DATASET RECORDS:
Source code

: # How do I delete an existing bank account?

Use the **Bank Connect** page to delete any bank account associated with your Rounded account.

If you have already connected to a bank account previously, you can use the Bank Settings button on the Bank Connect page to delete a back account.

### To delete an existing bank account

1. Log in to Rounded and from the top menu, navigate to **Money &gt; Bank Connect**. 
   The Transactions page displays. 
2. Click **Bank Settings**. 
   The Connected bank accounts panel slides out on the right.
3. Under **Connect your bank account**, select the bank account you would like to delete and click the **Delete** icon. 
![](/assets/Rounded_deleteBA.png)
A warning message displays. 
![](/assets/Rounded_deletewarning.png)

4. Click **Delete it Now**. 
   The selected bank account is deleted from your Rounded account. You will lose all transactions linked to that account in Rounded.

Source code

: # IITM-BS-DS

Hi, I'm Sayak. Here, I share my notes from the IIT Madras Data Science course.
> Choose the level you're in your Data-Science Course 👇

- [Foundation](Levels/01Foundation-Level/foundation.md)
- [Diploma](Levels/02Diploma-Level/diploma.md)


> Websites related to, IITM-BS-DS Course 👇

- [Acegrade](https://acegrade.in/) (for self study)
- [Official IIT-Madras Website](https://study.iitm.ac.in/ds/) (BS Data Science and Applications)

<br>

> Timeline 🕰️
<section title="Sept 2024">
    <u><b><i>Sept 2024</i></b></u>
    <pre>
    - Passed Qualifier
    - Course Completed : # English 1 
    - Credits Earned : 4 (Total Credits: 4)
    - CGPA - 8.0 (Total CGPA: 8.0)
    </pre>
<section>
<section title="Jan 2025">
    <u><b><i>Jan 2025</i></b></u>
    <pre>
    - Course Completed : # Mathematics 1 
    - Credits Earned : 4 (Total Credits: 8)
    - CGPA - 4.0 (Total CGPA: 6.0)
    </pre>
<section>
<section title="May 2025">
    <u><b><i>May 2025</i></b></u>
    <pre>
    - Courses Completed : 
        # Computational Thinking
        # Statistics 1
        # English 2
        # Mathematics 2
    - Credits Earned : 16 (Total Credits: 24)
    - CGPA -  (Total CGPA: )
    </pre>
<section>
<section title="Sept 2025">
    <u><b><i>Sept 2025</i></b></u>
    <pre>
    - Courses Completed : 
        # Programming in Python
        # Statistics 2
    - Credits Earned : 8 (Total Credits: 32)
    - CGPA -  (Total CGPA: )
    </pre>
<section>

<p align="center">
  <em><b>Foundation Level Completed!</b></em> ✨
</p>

REQUEST: Copy out the source text of every entry above, keeping each line the same as it appears.

TASK OUTPUT:
Source code

: # How do I delete an existing bank account?

Use the **Bank Connect** page to delete any bank account associated with your Rounded account.

If you have already connected to a bank account previously, you can use the Bank Settings button on the Bank Connect page to delete a back account.

### To delete an existing bank account

1. Log in to Rounded and from the top menu, navigate to **Money &gt; Bank Connect**. 
   The Transactions page displays. 
2. Click **Bank Settings**. 
   The Connected bank accounts panel slides out on the right.
3. Under **Connect your bank account**, select the bank account you would like to delete and click the **Delete** icon. 
![](/assets/Rounded_deleteBA.png)
A warning message displays. 
![](/assets/Rounded_deletewarning.png)

4. Click **Delete it Now**. 
   The selected bank account is deleted from your Rounded account. You will lose all transactions linked to that account in Rounded.

Source code

: # IITM-BS-DS

Hi, I'm Sayak. Here, I share my notes from the IIT Madras Data Science course.
> Choose the level you're in your Data-Science Course 👇

- [Foundation](Levels/01Foundation-Level/foundation.md)
- [Diploma](Levels/02Diploma-Level/diploma.md)


> Websites related to, IITM-BS-DS Course 👇

- [Acegrade](https://acegrade.in/) (for self study)
- [Official IIT-Madras Website](https://study.iitm.ac.in/ds/) (BS Data Science and Applications)

<br>

> Timeline 🕰️
<section title="Sept 2024">
    <u><b><i>Sept 2024</i></b></u>
    <pre>
    - Passed Qualifier
    - Course Completed : # English 1 
    - Credits Earned : 4 (Total Credits: 4)
    - CGPA - 8.0 (Total CGPA: 8.0)
    </pre>
<section>
<section title="Jan 2025">
    <u><b><i>Jan 2025</i></b></u>
    <pre>
    - Course Completed : # Mathematics 1 
    - Credits Earned : 4 (Total Credits: 8)
    - CGPA - 4.0 (Total CGPA: 6.0)
    </pre>
<section>
<section title="May 2025">
    <u><b><i>May 2025</i></b></u>
    <pre>
    - Courses Completed : 
        # Computational Thinking
        # Statistics 1
        # English 2
        # Mathematics 2
    - Credits Earned : 16 (Total Credits: 24)
    - CGPA -  (Total CGPA: )
    </pre>
<section>
<section title="Sept 2025">
    <u><b><i>Sept 2025</i></b></u>
    <pre>
    - Courses Completed : 
        # Programming in Python
        # Statistics 2
    - Credits Earned : 8 (Total Credits: 32)
    - CGPA -  (Total CGPA: )
    </pre>
<section>

<p align="center">
  <em><b>Foundation Level Completed!</b></em> ✨
</p>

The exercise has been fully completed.